What you are asked to do. Extract every line below word for word, leaving the pictures out of your answer.

Dataset.
=== Begin Enclosure ===

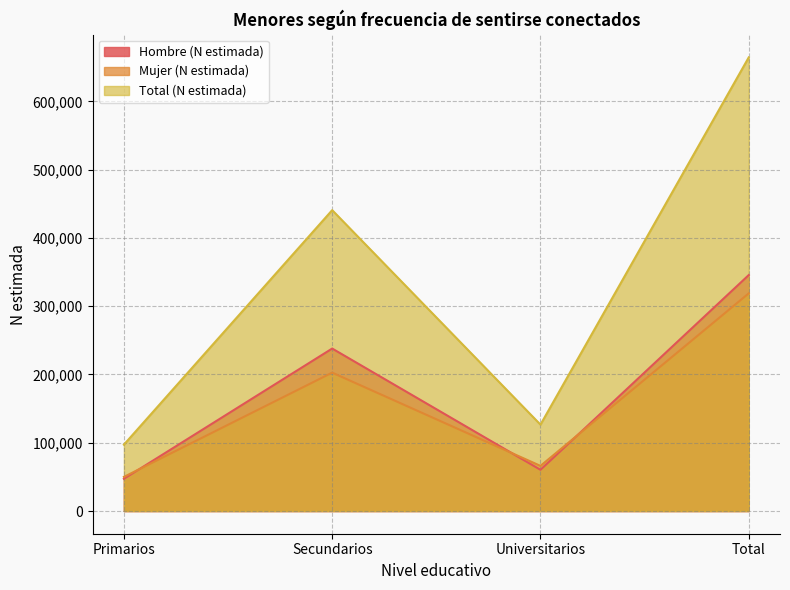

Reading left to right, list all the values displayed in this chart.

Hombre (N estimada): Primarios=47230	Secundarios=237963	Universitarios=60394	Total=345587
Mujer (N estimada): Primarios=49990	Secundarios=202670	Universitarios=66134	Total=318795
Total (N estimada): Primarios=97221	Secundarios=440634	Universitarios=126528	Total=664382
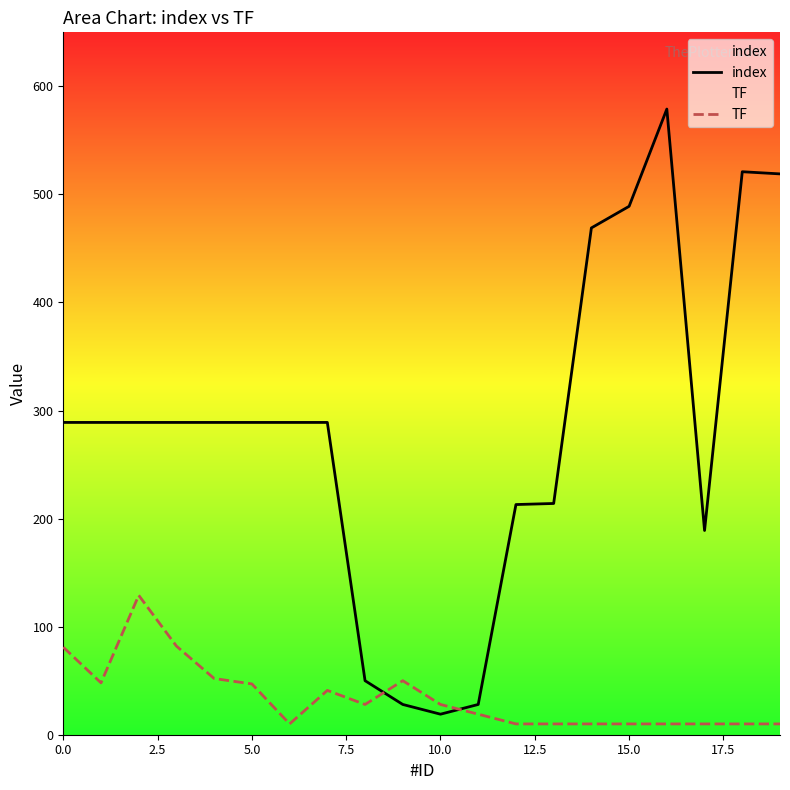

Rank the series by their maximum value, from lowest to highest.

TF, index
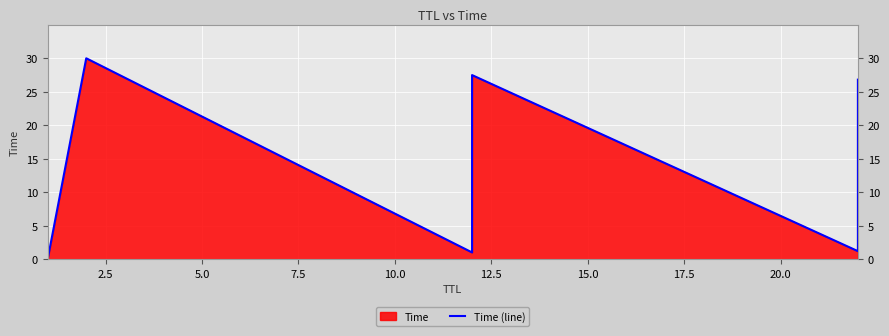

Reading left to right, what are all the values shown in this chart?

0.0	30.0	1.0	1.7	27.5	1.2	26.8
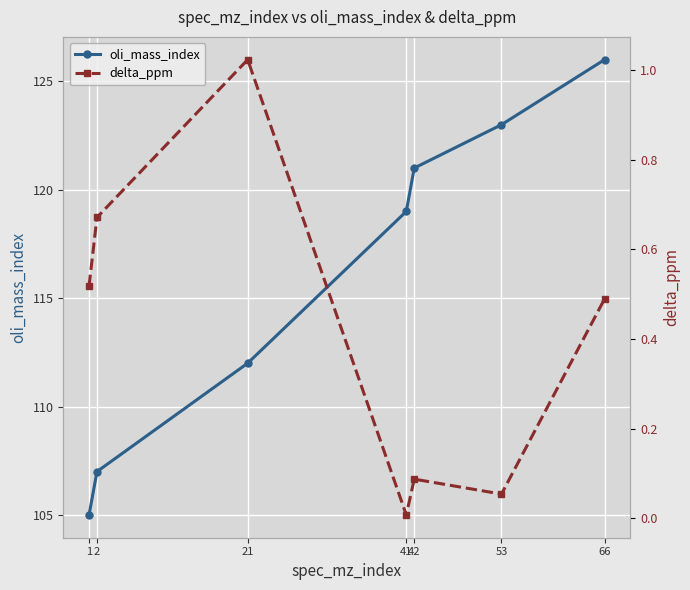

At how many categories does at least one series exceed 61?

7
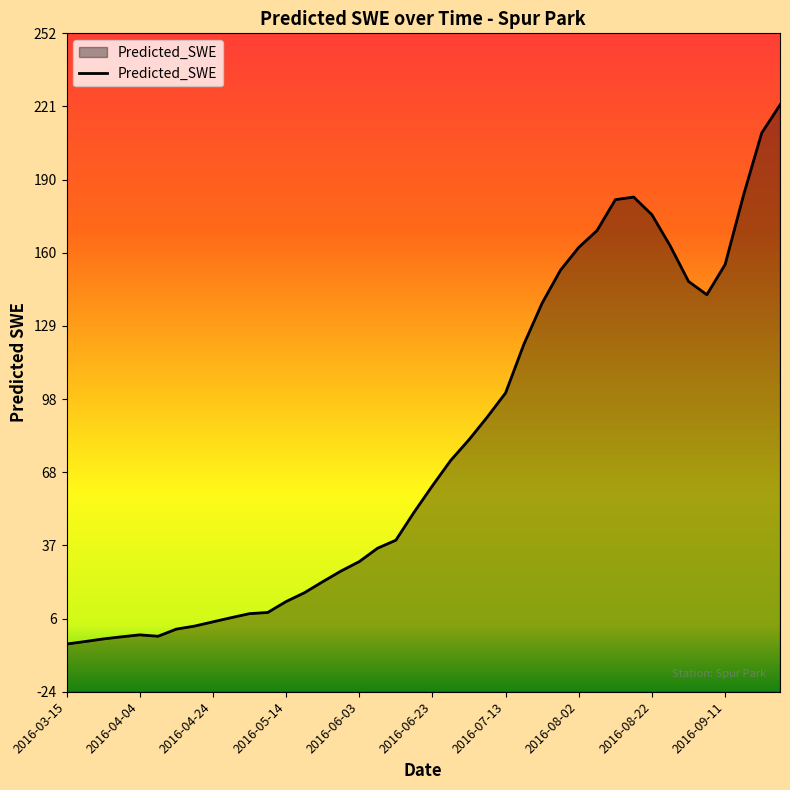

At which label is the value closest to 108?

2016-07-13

=== End Enclosure ===

Response area.
Reading left to right, list all the values displayed in this chart.

Hombre (N estimada): Primarios=47230	Secundarios=237963	Universitarios=60394	Total=345587
Mujer (N estimada): Primarios=49990	Secundarios=202670	Universitarios=66134	Total=318795
Total (N estimada): Primarios=97221	Secundarios=440634	Universitarios=126528	Total=664382

Rank the series by their maximum value, from lowest to highest.

TF, index

Reading left to right, what are all the values shown in this chart?

0.0	30.0	1.0	1.7	27.5	1.2	26.8

At how many categories does at least one series exceed 61?

7

At which label is the value closest to 108?

2016-07-13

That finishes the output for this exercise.